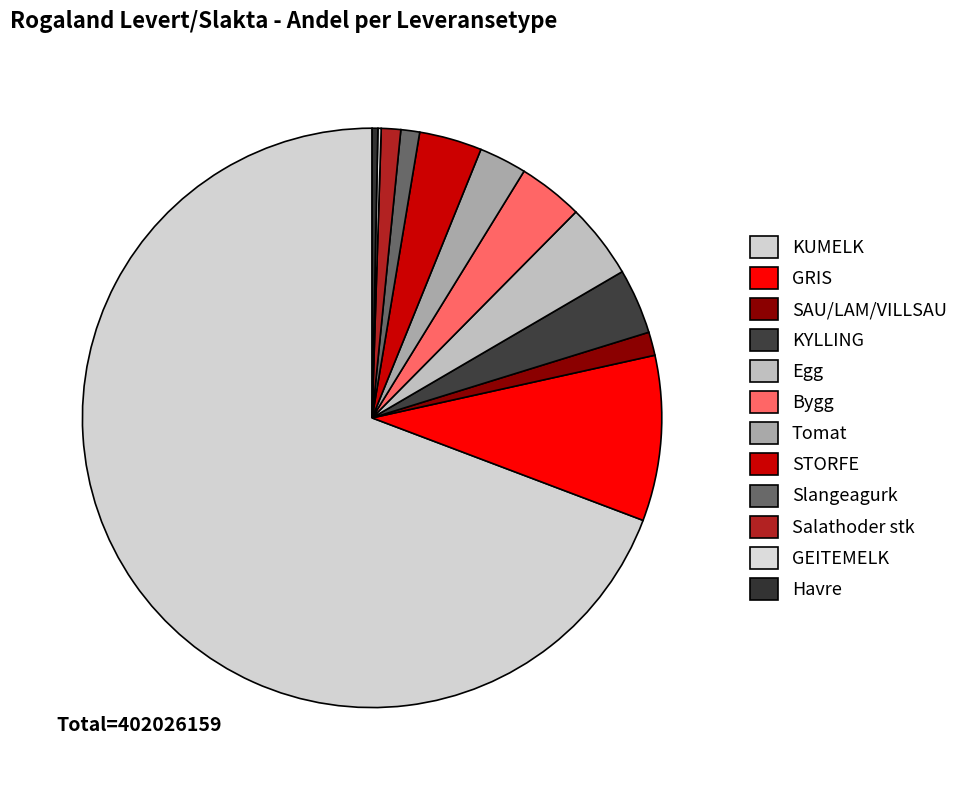

To the nearest percent, what is the average slice percentage?

8%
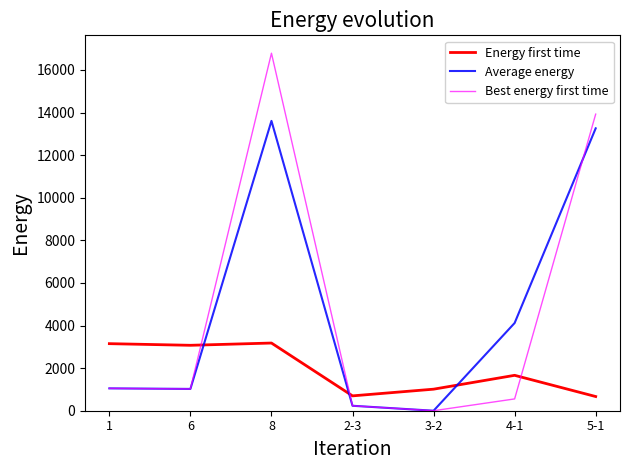

Where is Average energy nearest to the value 6804?

4-1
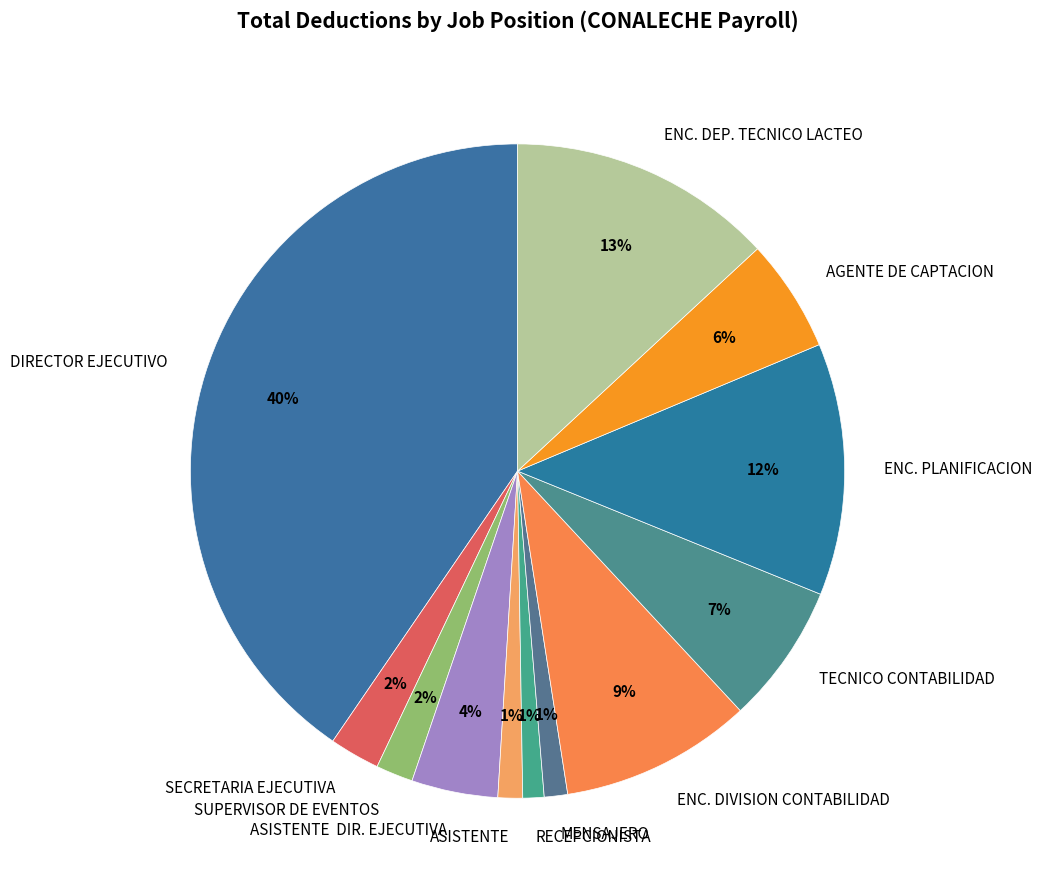

To the nearest percent, what is the average slice percentage?

8%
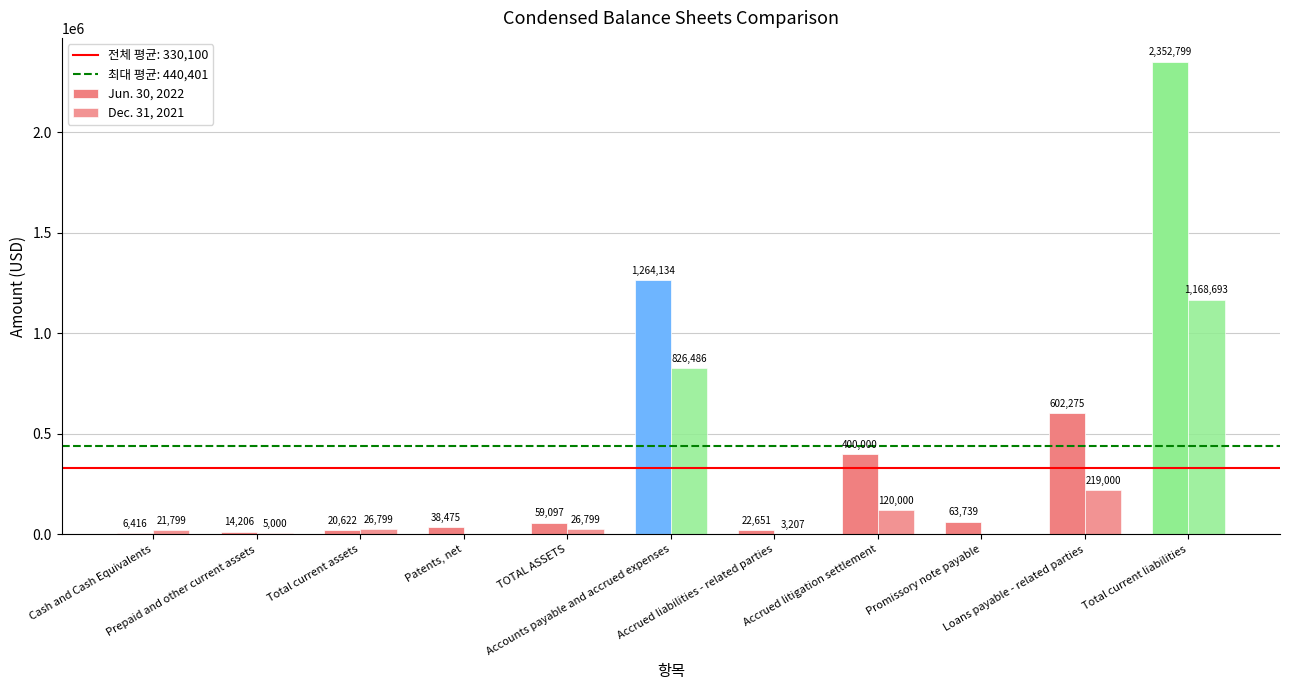

What is the difference between the second highest and minimum values in the Jun. 30, 2022 series?

1257718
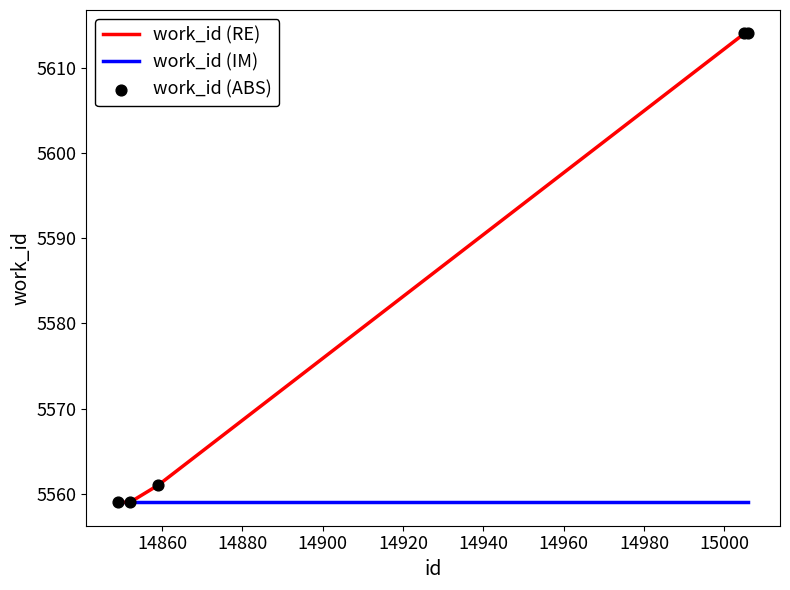

Which series has the largest total across all categories?

work_id (RE)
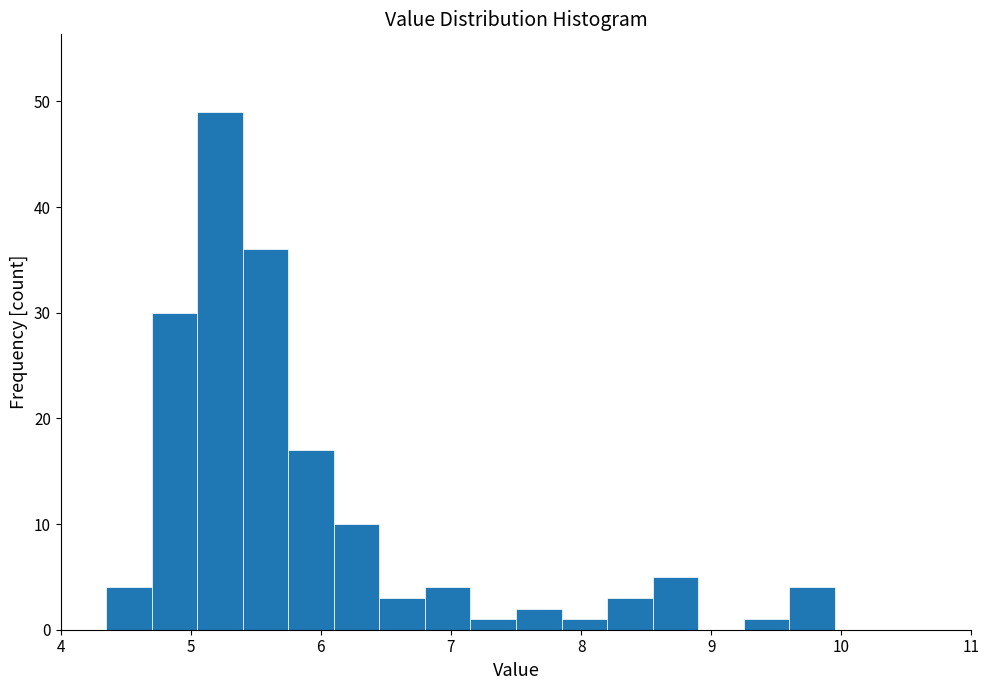

Read against the x-axis, roughly where is the centre of the tallest bar?

5.2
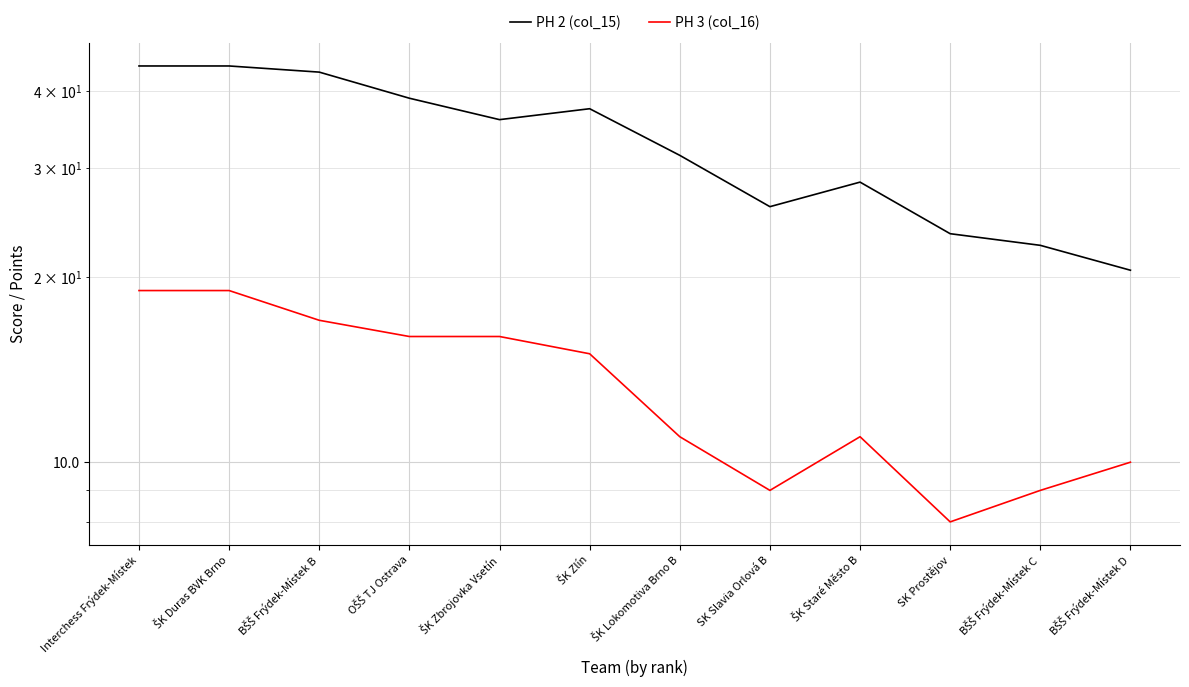

Reading left to right, list all the values displayed in this chart.

PH 2 (col_15): Interchess Frýdek-Místek=44.0	ŠK Duras BVK Brno=44.0	BŠŠ Frýdek-Místek B=43.0	OŠŠ TJ Ostrava=39.0	ŠK Zbrojovka Vsetín=36.0	ŠK Zlín=37.5	ŠK Lokomotiva Brno B=31.5	SK Slavia Orlová B=26.0	ŠK Staré Město B=28.5	SK Prostějov=23.5	BŠŠ Frýdek-Místek C=22.5	BŠŠ Frýdek-Místek D=20.5
PH 3 (col_16): Interchess Frýdek-Místek=19.0	ŠK Duras BVK Brno=19.0	BŠŠ Frýdek-Místek B=17.0	OŠŠ TJ Ostrava=16.0	ŠK Zbrojovka Vsetín=16.0	ŠK Zlín=15.0	ŠK Lokomotiva Brno B=11.0	SK Slavia Orlová B=9.0	ŠK Staré Město B=11.0	SK Prostějov=8.0	BŠŠ Frýdek-Místek C=9.0	BŠŠ Frýdek-Místek D=10.0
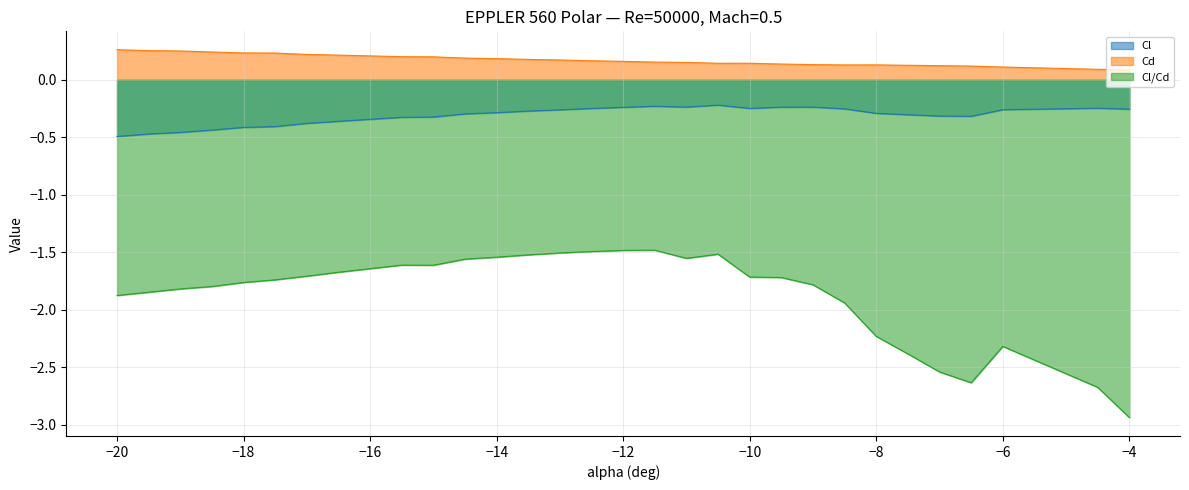

True or false: Cl and Cd cross at least once.

False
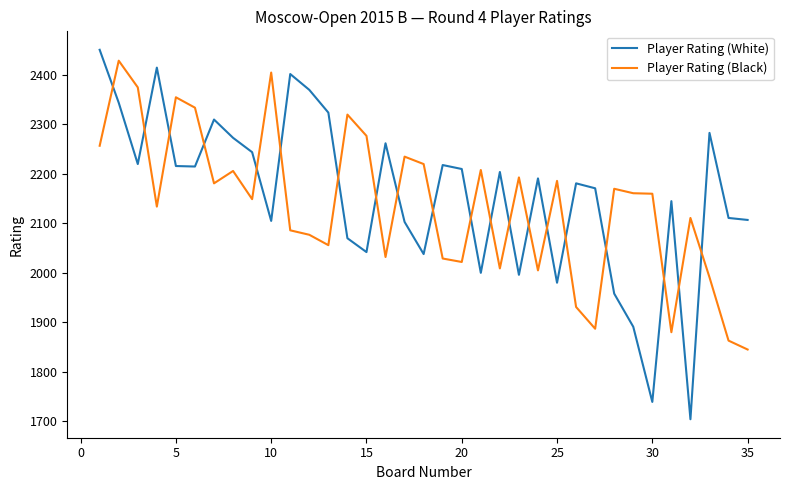

How many intersections are there between Player Rating (White) and Player Rating (Black)?

20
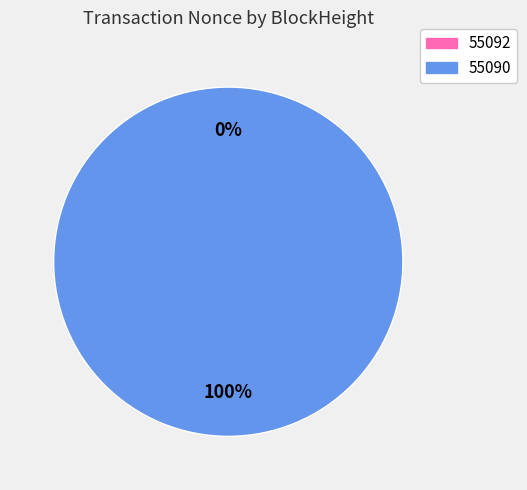

Is there a majority slice in this chart?

Yes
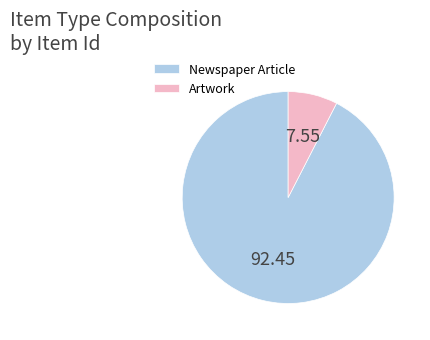

Is it true that Artwork is 14% of the pie?

False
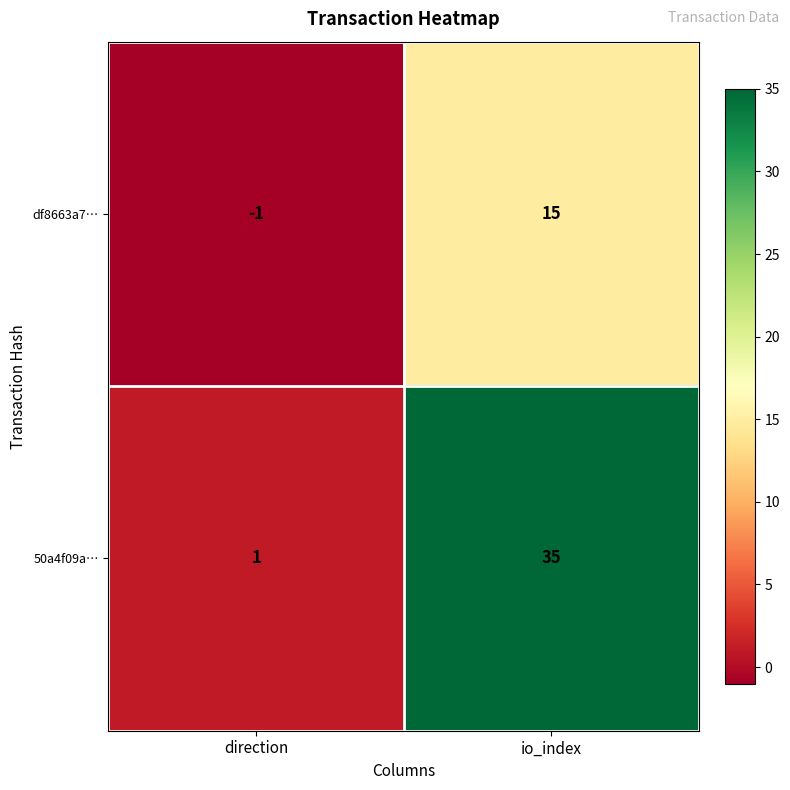

Which category has the lowest value across all series?

direction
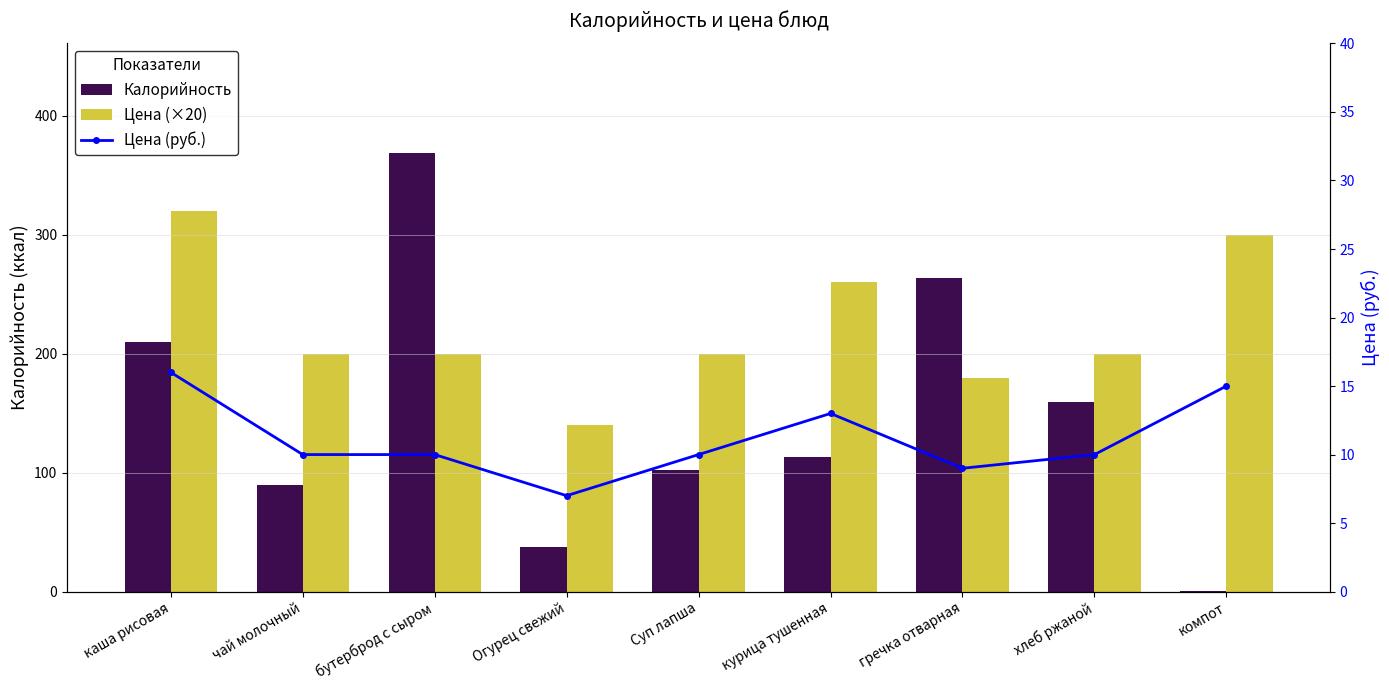

True or false: Цена (×20) has a value of 200.0 at бутерброд с сыром.

True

□ □ □ □

■ Your task ■
Recast every line of the items above as a single numbered list, skipping blank lines and leaving out the picture markers.

■ Output for this task ■
1. To the nearest percent, what is the average slice percentage?
2. 8%
3. Where is Average energy nearest to the value 6804?
4. 4-1
5. To the nearest percent, what is the average slice percentage?
6. 8%
7. What is the difference between the second highest and minimum values in the Jun. 30, 2022 series?
8. 1257718
9. Which series has the largest total across all categories?
10. work_id (RE)
11. Read against the x-axis, roughly where is the centre of the tallest bar?
12. 5.2
13. Reading left to right, list all the values displayed in this chart.
14. PH 2 (col_15): Interchess Frýdek-Místek=44.0	ŠK Duras BVK Brno=44.0	BŠŠ Frýdek-Místek B=43.0	OŠŠ TJ Ostrava=39.0	ŠK Zbrojovka Vsetín=36.0	ŠK Zlín=37.5	ŠK Lokomotiva Brno B=31.5	SK Slavia Orlová B=26.0	ŠK Staré Město B=28.5	SK Prostějov=23.5	BŠŠ Frýdek-Místek C=22.5	BŠŠ Frýdek-Místek D=20.5
15. PH 3 (col_16): Interchess Frýdek-Místek=19.0	ŠK Duras BVK Brno=19.0	BŠŠ Frýdek-Místek B=17.0	OŠŠ TJ Ostrava=16.0	ŠK Zbrojovka Vsetín=16.0	ŠK Zlín=15.0	ŠK Lokomotiva Brno B=11.0	SK Slavia Orlová B=9.0	ŠK Staré Město B=11.0	SK Prostějov=8.0	BŠŠ Frýdek-Místek C=9.0	BŠŠ Frýdek-Místek D=10.0
16. True or false: Cl and Cd cross at least once.
17. False
18. How many intersections are there between Player Rating (White) and Player Rating (Black)?
19. 20
20. Is there a majority slice in this chart?
21. Yes
22. Is it true that Artwork is 14% of the pie?
23. False
24. Which category has the lowest value across all series?
25. direction
26. True or false: Цена (×20) has a value of 200.0 at бутерброд с сыром.
27. True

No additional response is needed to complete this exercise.